• Yang Perlu Dikerjakan
#1 Menurut teks latihan, pemikiran siapa yang kembali direfleksikan oleh tokoh aku sebelum pertentangan batin itu terjadi?
#2 Tuliskan tanpa perubahan bagian teks latihan yang dibuka dengan kata-kata berisi "Siapa yang dapat" dan ditutup dengan "diriku sendiri tentunya.".

• Teks Latihan

╔══

Fragmen #3 Dialog dan Anti-dialog

Gambar diambil dari: https://neuroecology.wordpress.com/category/paper-roundups/

Siapa yang dapat mengira bahwa hantaman batin dapat melahirkan pemikiran yang jenius? Ya aku tak mengira hal itu dapat terjadi, namun itu terjadi padaku. Setelah mengalami hantaman batin yang cukup serius dan hebat. Pertentangan itu terjadi setelah aku kembali merefleksikan pemikiran Freire dan Nietzsche, lalu beberapa filsuf lainnya. Lalu pikiranku tiba-tiba melahirkan berbagai ide yang cukup bagus untuk direnungi; direnungi oleh diriku sendiri tentunya.

╚══

• Daftar yang Tersedia

╔══

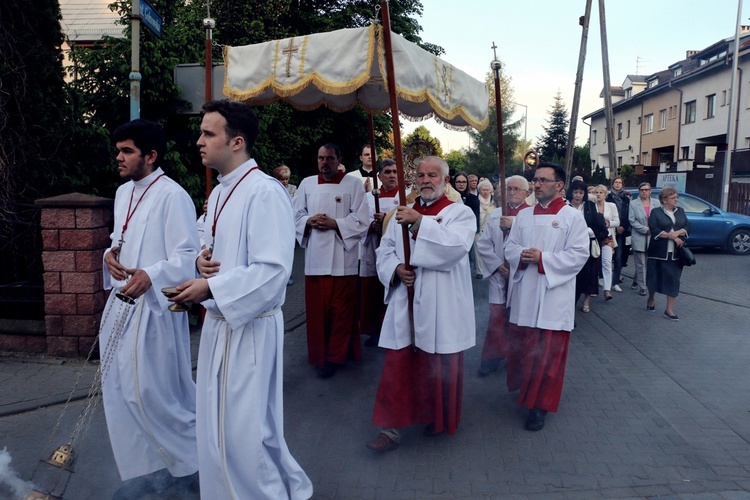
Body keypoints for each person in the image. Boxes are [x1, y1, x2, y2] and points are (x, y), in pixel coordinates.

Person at [171, 100, 313, 499]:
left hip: (250, 328)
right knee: (216, 426)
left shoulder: (265, 192)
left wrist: (212, 288)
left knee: (246, 431)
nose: (199, 140)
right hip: (219, 327)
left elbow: (273, 272)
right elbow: (210, 238)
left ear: (236, 142)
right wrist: (201, 258)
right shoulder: (220, 193)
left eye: (208, 133)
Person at [100, 119, 200, 497]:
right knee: (121, 389)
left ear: (151, 155)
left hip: (153, 314)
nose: (120, 158)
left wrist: (153, 276)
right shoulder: (124, 192)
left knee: (154, 394)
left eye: (127, 151)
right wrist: (109, 255)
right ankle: (149, 472)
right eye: (118, 151)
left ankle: (191, 466)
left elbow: (187, 254)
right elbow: (117, 240)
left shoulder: (172, 196)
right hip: (121, 304)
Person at [366, 156, 476, 452]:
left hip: (442, 302)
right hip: (406, 298)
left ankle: (436, 418)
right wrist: (396, 269)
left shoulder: (460, 213)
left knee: (437, 366)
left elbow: (454, 249)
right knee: (397, 365)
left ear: (445, 180)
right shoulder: (404, 212)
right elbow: (385, 249)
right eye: (421, 175)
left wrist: (420, 225)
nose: (425, 180)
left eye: (432, 175)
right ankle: (390, 429)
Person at [505, 163, 589, 431]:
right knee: (529, 351)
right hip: (527, 293)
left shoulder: (572, 217)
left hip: (554, 296)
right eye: (535, 180)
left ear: (559, 186)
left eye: (543, 180)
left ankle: (541, 405)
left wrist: (543, 258)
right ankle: (526, 395)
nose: (536, 184)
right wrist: (520, 255)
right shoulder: (524, 216)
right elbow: (510, 246)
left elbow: (579, 255)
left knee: (549, 356)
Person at [294, 143, 370, 378]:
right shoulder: (306, 183)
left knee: (341, 312)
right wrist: (308, 221)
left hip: (342, 259)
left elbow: (362, 219)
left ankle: (337, 356)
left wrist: (335, 223)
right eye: (320, 158)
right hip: (315, 259)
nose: (324, 162)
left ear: (339, 159)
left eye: (329, 158)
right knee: (317, 312)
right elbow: (294, 214)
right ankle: (319, 357)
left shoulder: (353, 184)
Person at [360, 159, 400, 347]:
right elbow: (359, 221)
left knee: (392, 290)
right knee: (373, 291)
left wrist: (385, 221)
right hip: (372, 248)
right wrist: (371, 225)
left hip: (393, 251)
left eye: (394, 172)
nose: (392, 175)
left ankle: (393, 330)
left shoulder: (406, 197)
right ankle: (374, 331)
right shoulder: (369, 198)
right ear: (379, 176)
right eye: (387, 172)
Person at [646, 187, 689, 321]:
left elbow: (687, 226)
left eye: (676, 197)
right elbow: (654, 229)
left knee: (674, 280)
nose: (676, 200)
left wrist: (677, 233)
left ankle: (669, 309)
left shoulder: (680, 211)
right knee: (654, 278)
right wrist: (672, 237)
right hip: (658, 252)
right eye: (673, 197)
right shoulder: (655, 212)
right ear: (664, 200)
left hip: (676, 254)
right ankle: (651, 298)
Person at [567, 180, 608, 313]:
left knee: (586, 277)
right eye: (575, 192)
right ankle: (568, 309)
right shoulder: (564, 206)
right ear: (571, 192)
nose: (578, 195)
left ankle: (583, 302)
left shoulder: (589, 206)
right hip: (568, 247)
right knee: (570, 279)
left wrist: (589, 232)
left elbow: (600, 228)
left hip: (587, 247)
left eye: (581, 192)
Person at [629, 182, 659, 296]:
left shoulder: (656, 203)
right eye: (642, 190)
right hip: (639, 235)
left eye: (646, 189)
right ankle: (643, 287)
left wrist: (654, 229)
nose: (644, 192)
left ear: (650, 191)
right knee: (641, 262)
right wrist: (645, 229)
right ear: (639, 191)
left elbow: (659, 218)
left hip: (653, 236)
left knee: (647, 262)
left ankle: (636, 279)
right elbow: (632, 220)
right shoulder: (633, 204)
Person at [594, 184, 619, 301]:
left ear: (605, 194)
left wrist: (609, 223)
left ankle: (607, 289)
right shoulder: (591, 206)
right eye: (596, 192)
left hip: (607, 238)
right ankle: (592, 288)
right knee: (593, 264)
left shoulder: (611, 206)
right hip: (594, 238)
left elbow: (617, 222)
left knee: (607, 263)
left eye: (601, 192)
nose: (598, 194)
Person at [454, 172, 481, 277]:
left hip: (469, 232)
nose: (461, 184)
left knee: (469, 259)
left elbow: (476, 215)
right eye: (459, 182)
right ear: (454, 183)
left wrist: (476, 230)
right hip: (454, 234)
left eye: (464, 182)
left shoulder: (473, 199)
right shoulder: (449, 198)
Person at [607, 176, 630, 290]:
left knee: (618, 257)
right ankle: (603, 277)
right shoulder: (608, 197)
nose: (617, 184)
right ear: (612, 184)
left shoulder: (626, 199)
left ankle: (615, 281)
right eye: (616, 182)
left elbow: (628, 215)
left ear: (622, 185)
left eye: (620, 182)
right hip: (610, 229)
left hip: (621, 231)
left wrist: (623, 227)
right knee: (607, 256)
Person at [475, 179, 495, 277]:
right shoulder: (475, 200)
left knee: (491, 250)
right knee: (478, 250)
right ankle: (480, 271)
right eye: (483, 190)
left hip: (490, 229)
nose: (485, 192)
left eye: (487, 190)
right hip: (479, 228)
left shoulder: (494, 200)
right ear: (479, 190)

╚══

• Jawaban Tugas
#1 Pemikiran Freire dan Nietzsche, lalu beberapa filsuf lainnya.

#2
Siapa yang dapat mengira bahwa hantaman batin dapat melahirkan pemikiran yang jenius? Ya aku tak mengira hal itu dapat terjadi, namun itu terjadi padaku. Setelah mengalami hantaman batin yang cukup serius dan hebat. Pertentangan itu terjadi setelah aku kembali merefleksikan pemikiran Freire dan Nietzsche, lalu beberapa filsuf lainnya. Lalu pikiranku tiba-tiba melahirkan berbagai ide yang cukup bagus untuk direnungi; direnungi oleh diriku sendiri tentunya.